One terrible day, her worst fears were realized. ‘Mrs Dumpty, Mrs Dumpty!’ shouted someone at her door. ‘It’s Humpty. He’s had a fall from the high wall at the end of the lane.’
Poor Mrs Dumpty! She ran to her son, only to find all the king’s horses and all the king’s men trying to put Humpty together again. It wasn’t a pretty sight: there were staples, glue and sticky tape everywhere. Soldiers were rushing here and there, Humpty was wailing and the horses were stamping their feet in alarm.
It got worse. Nee-naw, nee-naw: an ambulance came screaming up the lane and the horses reared at the flashing lights. All was mad excitement until a paramedic stepped out of the ambulance and took control. ‘Move away, please, move away. That’s it now. Don’t worry. Everything is under control. Please, stop wailing, you’re scaring the horses half to death!’
In no time at all, everything was under control and Humpty was patched up, as right as rain. He made many new friends that day. The paramedics knew that he would never be a good wall-climber like some of the other children, so instead they gave him some rides in their ambulance when they were not too busy. Look out for him when you next see an ambulance. You’re bound to recognize him. He’ll be in the front seat with not just one, but three seatbelts holding him in place. The balancing hasn’t improved, but the smile on his face says it all.

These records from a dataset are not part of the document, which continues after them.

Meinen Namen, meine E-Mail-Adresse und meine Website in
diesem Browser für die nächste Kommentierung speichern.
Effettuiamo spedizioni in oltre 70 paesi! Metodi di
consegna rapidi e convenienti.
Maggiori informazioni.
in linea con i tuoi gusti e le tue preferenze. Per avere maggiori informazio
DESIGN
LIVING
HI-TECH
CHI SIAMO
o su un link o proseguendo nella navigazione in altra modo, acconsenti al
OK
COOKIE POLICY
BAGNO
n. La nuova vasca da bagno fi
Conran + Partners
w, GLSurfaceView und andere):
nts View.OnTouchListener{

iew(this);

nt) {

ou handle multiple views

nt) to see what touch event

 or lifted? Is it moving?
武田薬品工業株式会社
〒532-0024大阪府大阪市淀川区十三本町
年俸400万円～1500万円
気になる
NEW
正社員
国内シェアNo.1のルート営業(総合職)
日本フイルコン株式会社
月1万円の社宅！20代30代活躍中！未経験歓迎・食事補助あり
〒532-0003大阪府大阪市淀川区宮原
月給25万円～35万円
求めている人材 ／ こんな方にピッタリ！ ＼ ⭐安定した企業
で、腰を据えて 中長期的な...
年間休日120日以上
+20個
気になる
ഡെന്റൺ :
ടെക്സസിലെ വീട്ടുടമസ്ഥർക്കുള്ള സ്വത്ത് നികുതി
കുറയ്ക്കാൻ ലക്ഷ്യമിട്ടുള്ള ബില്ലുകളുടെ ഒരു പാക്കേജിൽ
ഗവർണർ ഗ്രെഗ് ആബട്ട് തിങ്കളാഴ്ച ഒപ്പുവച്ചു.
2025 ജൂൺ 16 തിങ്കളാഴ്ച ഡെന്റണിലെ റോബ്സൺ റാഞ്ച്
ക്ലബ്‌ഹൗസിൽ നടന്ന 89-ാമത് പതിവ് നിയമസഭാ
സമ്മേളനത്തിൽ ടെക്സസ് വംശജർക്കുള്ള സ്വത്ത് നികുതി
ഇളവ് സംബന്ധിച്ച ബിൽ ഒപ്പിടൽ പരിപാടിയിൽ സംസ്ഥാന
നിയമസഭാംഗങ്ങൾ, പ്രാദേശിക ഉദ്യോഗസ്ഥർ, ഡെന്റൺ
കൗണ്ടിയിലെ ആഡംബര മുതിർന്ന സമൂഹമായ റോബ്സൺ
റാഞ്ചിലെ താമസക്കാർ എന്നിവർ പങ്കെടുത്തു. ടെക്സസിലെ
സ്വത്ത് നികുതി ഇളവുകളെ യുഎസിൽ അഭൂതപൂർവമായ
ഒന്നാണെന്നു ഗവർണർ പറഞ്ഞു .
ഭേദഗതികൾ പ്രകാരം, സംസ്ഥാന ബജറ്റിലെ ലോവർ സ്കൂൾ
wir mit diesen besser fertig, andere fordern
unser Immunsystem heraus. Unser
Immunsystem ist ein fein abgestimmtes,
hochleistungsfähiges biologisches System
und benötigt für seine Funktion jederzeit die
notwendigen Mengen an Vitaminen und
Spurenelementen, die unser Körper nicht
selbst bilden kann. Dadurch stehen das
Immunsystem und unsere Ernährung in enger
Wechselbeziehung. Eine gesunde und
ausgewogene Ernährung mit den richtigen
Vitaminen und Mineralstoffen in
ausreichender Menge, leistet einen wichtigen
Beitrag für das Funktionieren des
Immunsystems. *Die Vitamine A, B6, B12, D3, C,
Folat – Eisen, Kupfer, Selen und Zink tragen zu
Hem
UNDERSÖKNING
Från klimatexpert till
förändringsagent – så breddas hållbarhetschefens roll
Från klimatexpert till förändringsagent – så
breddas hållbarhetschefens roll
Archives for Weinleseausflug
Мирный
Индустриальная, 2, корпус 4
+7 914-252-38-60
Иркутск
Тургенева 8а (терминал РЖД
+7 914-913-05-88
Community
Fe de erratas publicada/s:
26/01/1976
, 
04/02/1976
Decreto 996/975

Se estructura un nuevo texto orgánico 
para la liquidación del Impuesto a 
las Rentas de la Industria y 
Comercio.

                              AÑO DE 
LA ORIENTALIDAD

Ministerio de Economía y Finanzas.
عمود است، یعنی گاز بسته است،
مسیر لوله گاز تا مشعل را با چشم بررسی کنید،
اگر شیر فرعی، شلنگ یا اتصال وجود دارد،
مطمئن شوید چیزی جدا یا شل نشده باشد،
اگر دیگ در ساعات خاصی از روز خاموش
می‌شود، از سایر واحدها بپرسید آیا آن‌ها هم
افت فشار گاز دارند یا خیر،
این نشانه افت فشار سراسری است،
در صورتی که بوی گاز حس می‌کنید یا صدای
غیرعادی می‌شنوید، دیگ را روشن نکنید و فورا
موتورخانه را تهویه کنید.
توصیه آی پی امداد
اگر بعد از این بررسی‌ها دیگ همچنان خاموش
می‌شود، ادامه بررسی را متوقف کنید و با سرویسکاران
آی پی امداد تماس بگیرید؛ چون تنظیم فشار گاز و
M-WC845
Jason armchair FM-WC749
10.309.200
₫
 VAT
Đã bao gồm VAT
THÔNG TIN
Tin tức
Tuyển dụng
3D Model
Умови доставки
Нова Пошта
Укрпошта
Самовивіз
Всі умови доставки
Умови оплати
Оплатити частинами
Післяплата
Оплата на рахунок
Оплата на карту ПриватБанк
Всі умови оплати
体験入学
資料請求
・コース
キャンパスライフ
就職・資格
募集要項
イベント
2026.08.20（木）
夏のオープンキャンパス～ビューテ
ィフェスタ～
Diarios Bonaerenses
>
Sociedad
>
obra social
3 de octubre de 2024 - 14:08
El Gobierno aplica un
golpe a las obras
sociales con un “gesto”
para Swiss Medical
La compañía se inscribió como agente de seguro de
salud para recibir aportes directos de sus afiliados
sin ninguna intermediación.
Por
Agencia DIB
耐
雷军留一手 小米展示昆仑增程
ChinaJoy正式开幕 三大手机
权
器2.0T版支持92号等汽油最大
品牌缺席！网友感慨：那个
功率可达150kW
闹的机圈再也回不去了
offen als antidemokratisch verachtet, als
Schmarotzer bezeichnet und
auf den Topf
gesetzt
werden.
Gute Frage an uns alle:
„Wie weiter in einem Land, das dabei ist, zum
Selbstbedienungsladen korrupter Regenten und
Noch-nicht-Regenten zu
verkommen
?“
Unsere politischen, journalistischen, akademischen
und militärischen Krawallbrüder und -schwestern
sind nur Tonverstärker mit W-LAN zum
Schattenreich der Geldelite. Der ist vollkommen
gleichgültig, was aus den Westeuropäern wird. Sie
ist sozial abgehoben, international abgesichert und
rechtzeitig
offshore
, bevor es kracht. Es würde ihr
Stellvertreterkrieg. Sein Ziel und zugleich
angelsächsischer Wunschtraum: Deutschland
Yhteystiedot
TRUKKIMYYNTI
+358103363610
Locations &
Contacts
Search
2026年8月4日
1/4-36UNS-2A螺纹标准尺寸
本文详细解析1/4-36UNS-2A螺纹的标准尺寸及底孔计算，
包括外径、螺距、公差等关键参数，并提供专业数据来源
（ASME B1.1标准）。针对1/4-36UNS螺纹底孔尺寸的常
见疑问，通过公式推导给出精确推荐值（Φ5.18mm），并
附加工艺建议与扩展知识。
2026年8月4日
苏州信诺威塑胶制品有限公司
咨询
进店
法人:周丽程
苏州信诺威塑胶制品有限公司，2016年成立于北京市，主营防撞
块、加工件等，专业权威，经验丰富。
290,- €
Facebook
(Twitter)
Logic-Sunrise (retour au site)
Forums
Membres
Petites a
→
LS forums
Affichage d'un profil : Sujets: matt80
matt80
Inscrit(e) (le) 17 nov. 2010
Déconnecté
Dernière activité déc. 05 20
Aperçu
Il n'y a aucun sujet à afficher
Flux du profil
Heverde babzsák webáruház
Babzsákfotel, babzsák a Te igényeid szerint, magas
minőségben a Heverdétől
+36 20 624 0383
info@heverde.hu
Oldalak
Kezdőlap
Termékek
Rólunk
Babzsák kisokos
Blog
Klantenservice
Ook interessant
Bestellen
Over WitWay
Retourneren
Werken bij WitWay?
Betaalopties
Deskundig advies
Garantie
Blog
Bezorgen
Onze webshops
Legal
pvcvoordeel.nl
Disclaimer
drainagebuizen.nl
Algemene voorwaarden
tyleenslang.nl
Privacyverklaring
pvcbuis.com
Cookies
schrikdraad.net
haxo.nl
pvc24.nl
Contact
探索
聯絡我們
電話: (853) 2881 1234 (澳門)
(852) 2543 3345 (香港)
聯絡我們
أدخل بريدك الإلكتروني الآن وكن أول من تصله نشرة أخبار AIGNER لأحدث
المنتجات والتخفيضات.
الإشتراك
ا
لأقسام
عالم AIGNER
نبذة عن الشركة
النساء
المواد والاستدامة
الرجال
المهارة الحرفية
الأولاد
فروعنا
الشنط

- Talk about the accidents that children might have.
- What kind of accidents could happen?
- Who helps at home when they have an accident?
- Who helps at school when they have an accident?
- What do these helpers do?
- Explain that some accidents are minor, whereas some are more serious. We needn’t worry, though, because there are clever, caring people in hospitals who know how to help us and put us back together again, like Humpty Dumpty.
Time for reflection
Explain to the children that there are times when it is easy to see that people are physically hurt or injured. However, there is another kind of hurt that is not so easily seen. Some people are broken in a place that can’t be seen, in their heart. This can happen if something sad has happened to them. Bandages and medicine can’t really help this pain, but love can. We can help people who are broken-hearted by loving them. Sometimes, we can hug them; sometimes, we can talk to them; and sometimes, we can visit them.
Christians believe that God can see people’s hearts and knows when they are hurting. He cares very much for broken-hearted people, and he asks us to care for them, too.
Ask the children to think about the following questions.
- Think about the times when you have been hurt. Who has cared for you?
Pause to allow time for thought.
- How can you care for other people today? How can you help them?
Pause to allow time for thought.
Thank you that you know us and love us.
We thank you that you know when we are hurt and you give us kind people to help us.
We are glad that you know when we are feeling broken and sad on the inside.
Please help us to look out for people who are feeling sad today.
Please help us to take the time to notice others.
Please help us to bring happiness into people’s lives.